The small barn that is the only building that remains standing from New Hall Farm, also on the site of the ‘old’ New Hall once had a fine “Owl Hole”, which is exactly as expected - a hole for owls to use to enter barns. I expect it was a good way to keep rodents from stores in the barn. Below the owl hole was a strange looking stone head.
Up until around 2005/6 the barn was standing but in a bad state, the roof was I think mostly gone but some roof timbers remained, the interior was overgrown if I recall correctly - although I note that in these images from 2004 the windows and doors appear to be boarded. The images are very poor because they’re stills from an old VHS video. I have some better ones but I have yet to dig them out - sorry Shazza ;) At least we’ve got an image right?
Both the owl hole and stone head where lost when the roof timbers fell in, you can actually see the structure starting to give at either side of the roof, level with the bottom of the owl hole in the 2004 image. The top of the gable wall seemed to have given way and the next time I passed a few days later there was nothing to be seen of the owl hole or stone face. I had a look on the ground and there was quite a bit of rubble but nothing that looked more interesting than wall stones.
I assume this is what happened but it was during the “architectural salvage”, boom-time when there were lots of thefts, even of cobbles from old streets. It’s possible someone rescued the head from the rubble, maybe even the owners at the time but to my knowledge it’s never been seen since. I think the rumours of the time were that it had been knicked.
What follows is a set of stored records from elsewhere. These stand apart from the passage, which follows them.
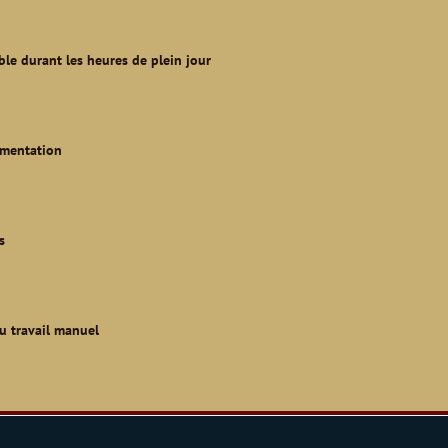
le durant les heures de plein jour
ementation
s
u travail manuel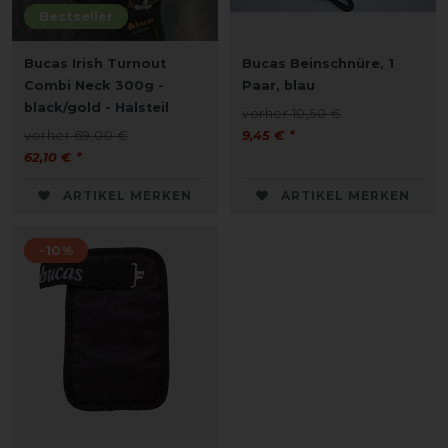
Bestseller
Bucas Irish Turnout
Bucas Beinschnüre, 1
Combi Neck 300g -
Paar, blau
black/gold - Halsteil
vorher 10,50 €
vorher 69,00 €
9,45 € *
62,10 € *
ARTIKEL MERKEN
ARTIKEL MERKEN
-10%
The barn has been renovated and fitted with a new roof since then and I think I saw it advertised as a workshop with utilities a while back but passing by in 2016 it seems to be boarded up and disused. Rather optimistically in my opinion the people seem to have left a space for the owl hole and stone face.
The replaced stonework around the top of the gable wall doesn’t seem to match the old stone, which is strange - as though the old stone that fell from the wall, wasn’t found on the ground and re-used. Maybe all the fallen stone was taken along with the stone head.
It has been said by local authors that the stone head from the New Hall Barn was in fact the old sign from the original Black-a-Moors inn, which is now below the edge of the Upper Rivington Reservoir, roughly inline with the Cunliffe farm across the water. I’ve never been sure about this as the barn was already in existence at the same time as the old inn, further to this, a new inn was built at the same time as the reservoirs that is gone today but stood at the corner of the reservoir - why not build the stone head into that and not an old barn some distance away.
It’s been given with a bit of spin sometimes, as if to say back in the day when all shops and pubs had stone signs but I don’t see many around, you’d think many would survive throughout the country.
The stone head in the barn was beneath the owl hole, which seems contemporary with the barn so why deconstruct the wall down to that level to fit the stone head?
The stone head itself was of a rather peculiar design though, a straight-lipped face with a heavy, straight brow. The head jutted out from two side panels decorated with horizontal lines. Does that look like a Black-a-Moor? A “Moor”, around the time of the inn was probably used to denote a dark-skinned person or probably more specifically a muslim. The term has been used more broadly to also refer to an African.
I don’t know, it looked more like one of those heavy-browed stone heads from Easter Island to me.